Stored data

..............................

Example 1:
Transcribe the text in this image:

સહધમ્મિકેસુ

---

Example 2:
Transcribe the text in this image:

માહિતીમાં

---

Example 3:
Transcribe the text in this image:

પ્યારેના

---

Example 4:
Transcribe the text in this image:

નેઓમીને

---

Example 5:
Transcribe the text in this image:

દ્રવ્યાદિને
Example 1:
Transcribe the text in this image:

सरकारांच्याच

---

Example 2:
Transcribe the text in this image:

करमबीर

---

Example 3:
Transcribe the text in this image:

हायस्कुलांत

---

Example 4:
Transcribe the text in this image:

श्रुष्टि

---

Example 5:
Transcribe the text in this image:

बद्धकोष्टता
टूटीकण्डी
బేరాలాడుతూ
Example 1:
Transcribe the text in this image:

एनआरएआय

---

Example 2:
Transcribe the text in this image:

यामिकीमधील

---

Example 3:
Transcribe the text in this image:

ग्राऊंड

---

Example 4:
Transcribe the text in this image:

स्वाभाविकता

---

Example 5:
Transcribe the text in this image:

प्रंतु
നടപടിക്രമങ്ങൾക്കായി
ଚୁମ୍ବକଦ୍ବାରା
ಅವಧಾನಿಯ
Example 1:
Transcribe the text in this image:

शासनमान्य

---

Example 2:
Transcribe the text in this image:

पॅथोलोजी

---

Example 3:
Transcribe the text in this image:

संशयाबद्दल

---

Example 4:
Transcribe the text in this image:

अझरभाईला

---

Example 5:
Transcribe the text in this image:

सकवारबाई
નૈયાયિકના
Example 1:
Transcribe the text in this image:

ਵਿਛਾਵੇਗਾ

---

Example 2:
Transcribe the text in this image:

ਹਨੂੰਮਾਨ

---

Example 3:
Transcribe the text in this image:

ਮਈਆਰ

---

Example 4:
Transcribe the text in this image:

..............................

Problem
Repeat the data verbatim.

Answer to the exercise
Example 1:
Transcribe the text in this image:

સહધમ્મિકેસુ

---

Example 2:
Transcribe the text in this image:

માહિતીમાં

---

Example 3:
Transcribe the text in this image:

પ્યારેના

---

Example 4:
Transcribe the text in this image:

નેઓમીને

---

Example 5:
Transcribe the text in this image:

દ્રવ્યાદિને
Example 1:
Transcribe the text in this image:

सरकारांच्याच

---

Example 2:
Transcribe the text in this image:

करमबीर

---

Example 3:
Transcribe the text in this image:

हायस्कुलांत

---

Example 4:
Transcribe the text in this image:

श्रुष्टि

---

Example 5:
Transcribe the text in this image:

बद्धकोष्टता
टूटीकण्डी
బేరాలాడుతూ
Example 1:
Transcribe the text in this image:

एनआरएआय

---

Example 2:
Transcribe the text in this image:

यामिकीमधील

---

Example 3:
Transcribe the text in this image:

ग्राऊंड

---

Example 4:
Transcribe the text in this image:

स्वाभाविकता

---

Example 5:
Transcribe the text in this image:

प्रंतु
നടപടിക്രമങ്ങൾക്കായി
ଚୁମ୍ବକଦ୍ବାରା
ಅವಧಾನಿಯ
Example 1:
Transcribe the text in this image:

शासनमान्य

---

Example 2:
Transcribe the text in this image:

पॅथोलोजी

---

Example 3:
Transcribe the text in this image:

संशयाबद्दल

---

Example 4:
Transcribe the text in this image:

अझरभाईला

---

Example 5:
Transcribe the text in this image:

सकवारबाई
નૈયાયિકના
Example 1:
Transcribe the text in this image:

ਵਿਛਾਵੇਗਾ

---

Example 2:
Transcribe the text in this image:

ਹਨੂੰਮਾਨ

---

Example 3:
Transcribe the text in this image:

ਮਈਆਰ

---

Example 4:
Transcribe the text in this image:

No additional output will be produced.